Le problème réside donc moins dans la tentative de faire rentrer ce droit à l’existence dans un cadre législatif (loi pénalisant les crimes à mobile raciste ; possibilité pour les associations de se porter partie civile…) que dans la manière selon laquelle on tente de l’imposer.
Si l’explosion, les riots de l’été 81 n’avaient, en l’absence de relais organisationnel et programmatique, que peu de chance de consolider l’antagonisme et l’identité des jeunes issus de l’immigration ; il semblerait que maintenant, sur la base des acquis que représentent ces Assises, un retour à des options plus offensives contribuerait à donner ce second souffle qui manque si cruellement aux beurs.
« On ne demande rien d’autre que la justice » déclaraient les mères des jeunes immigrés assassinés le 21 mars devant les grilles de Badinter. Et si sa justice pouvait être autre chose que le bras armé de l’état ?

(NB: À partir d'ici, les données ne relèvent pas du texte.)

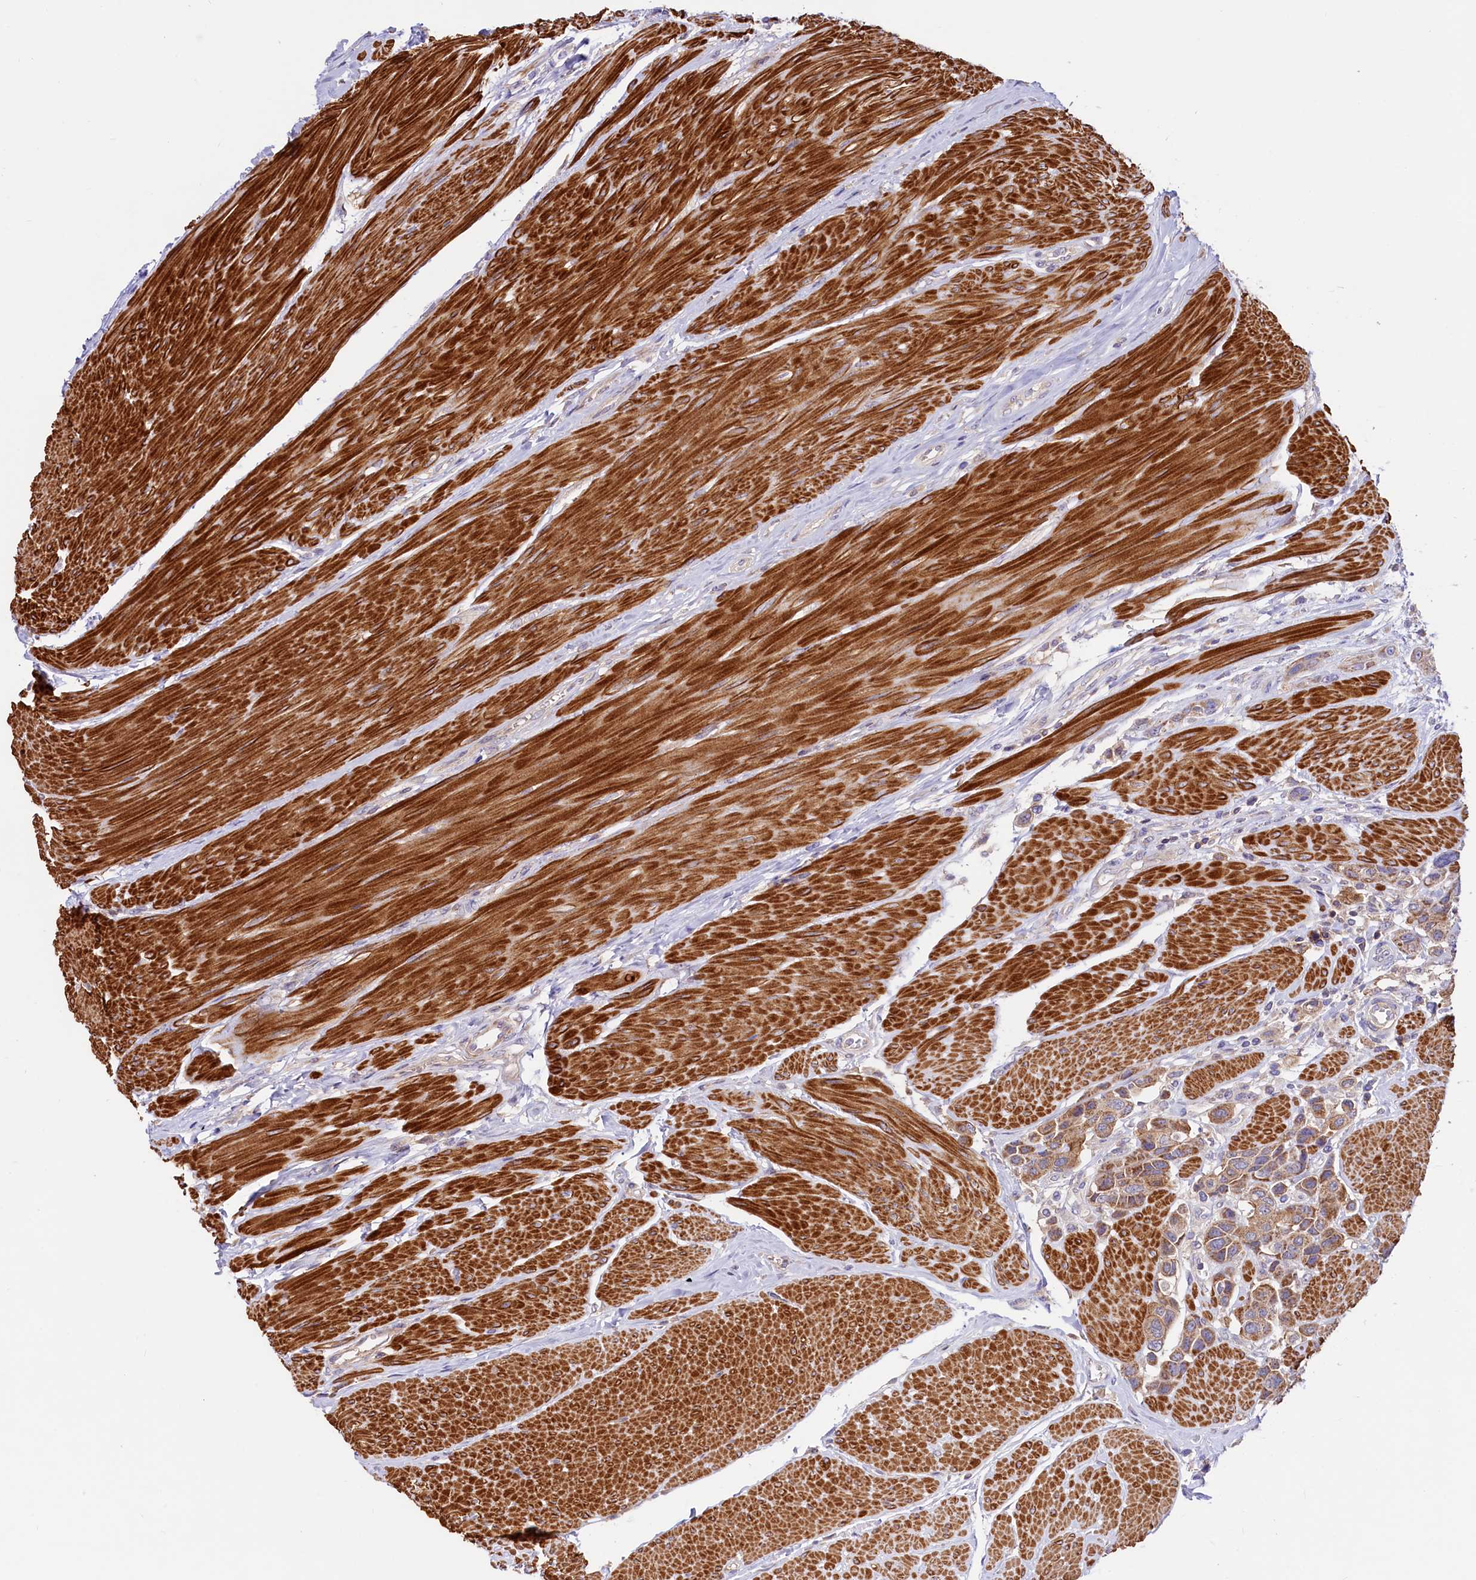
{"staining": {"intensity": "moderate", "quantity": ">75%", "location": "cytoplasmic/membranous"}, "tissue": "urothelial cancer", "cell_type": "Tumor cells", "image_type": "cancer", "snomed": [{"axis": "morphology", "description": "Urothelial carcinoma, High grade"}, {"axis": "topography", "description": "Urinary bladder"}], "caption": "IHC (DAB (3,3'-diaminobenzidine)) staining of urothelial cancer reveals moderate cytoplasmic/membranous protein expression in approximately >75% of tumor cells. Immunohistochemistry (ihc) stains the protein of interest in brown and the nuclei are stained blue.", "gene": "CIAO3", "patient": {"sex": "male", "age": 50}}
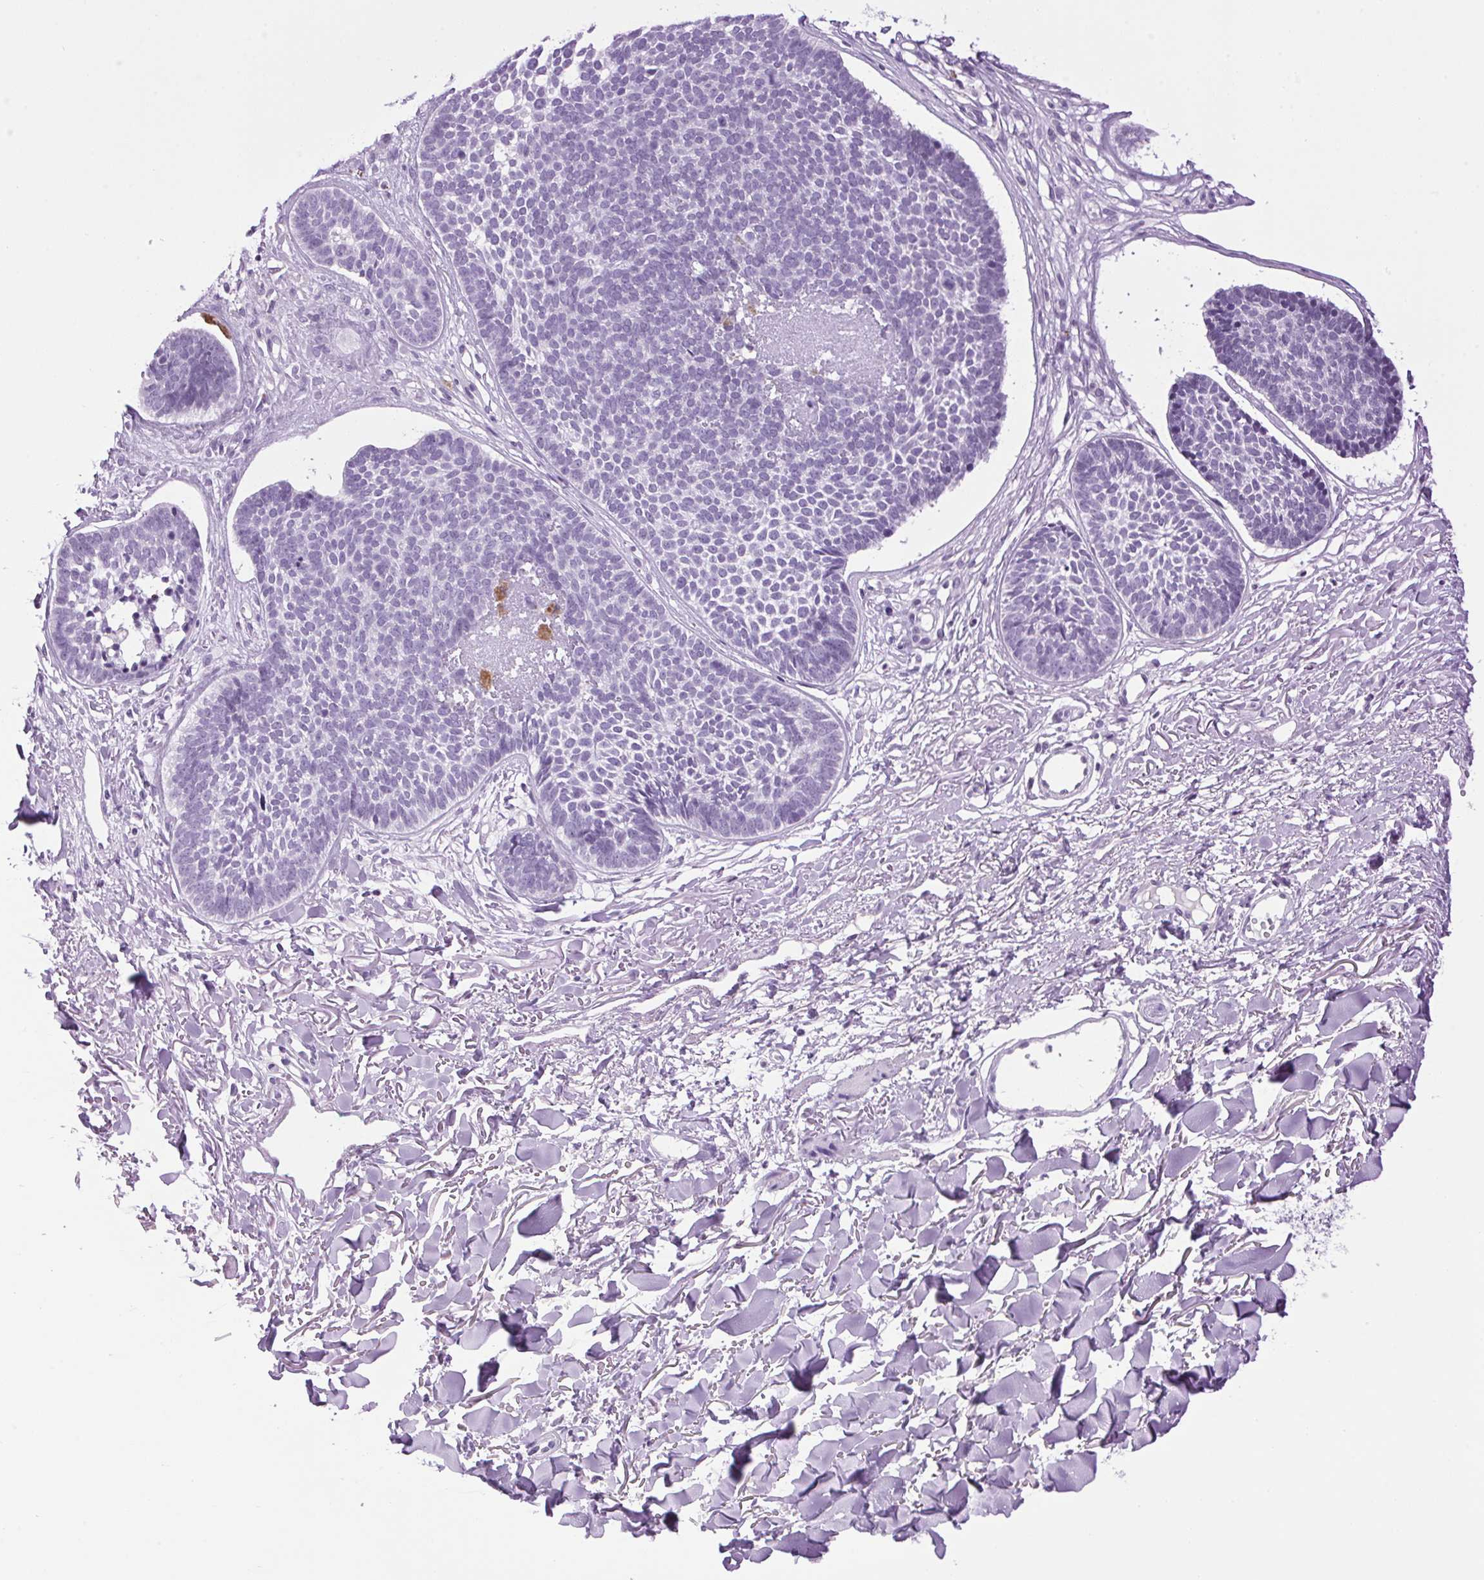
{"staining": {"intensity": "negative", "quantity": "none", "location": "none"}, "tissue": "skin cancer", "cell_type": "Tumor cells", "image_type": "cancer", "snomed": [{"axis": "morphology", "description": "Basal cell carcinoma"}, {"axis": "topography", "description": "Skin"}, {"axis": "topography", "description": "Skin of neck"}, {"axis": "topography", "description": "Skin of shoulder"}, {"axis": "topography", "description": "Skin of back"}], "caption": "The image shows no staining of tumor cells in skin basal cell carcinoma. The staining is performed using DAB brown chromogen with nuclei counter-stained in using hematoxylin.", "gene": "TMEM88B", "patient": {"sex": "male", "age": 80}}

(1) Seule « victoire » : le renvoi en Assises du CRS Taillefer. Mais, dans le contexte, il est fort possible que les jurés populaires, traditionnellement favorables à la police, l’acquittent.
(2) Pour le moment, cette fameuse « spécificité » culturelle des beurs est très en retrait par rapport à ce qui se passe en Grande-Bretagne. Im’média Mai/ juin 84 « Black is political » : « black n’est pas une couleur de peau. Black c’est une situation politique et sociale dans la société anglaise ».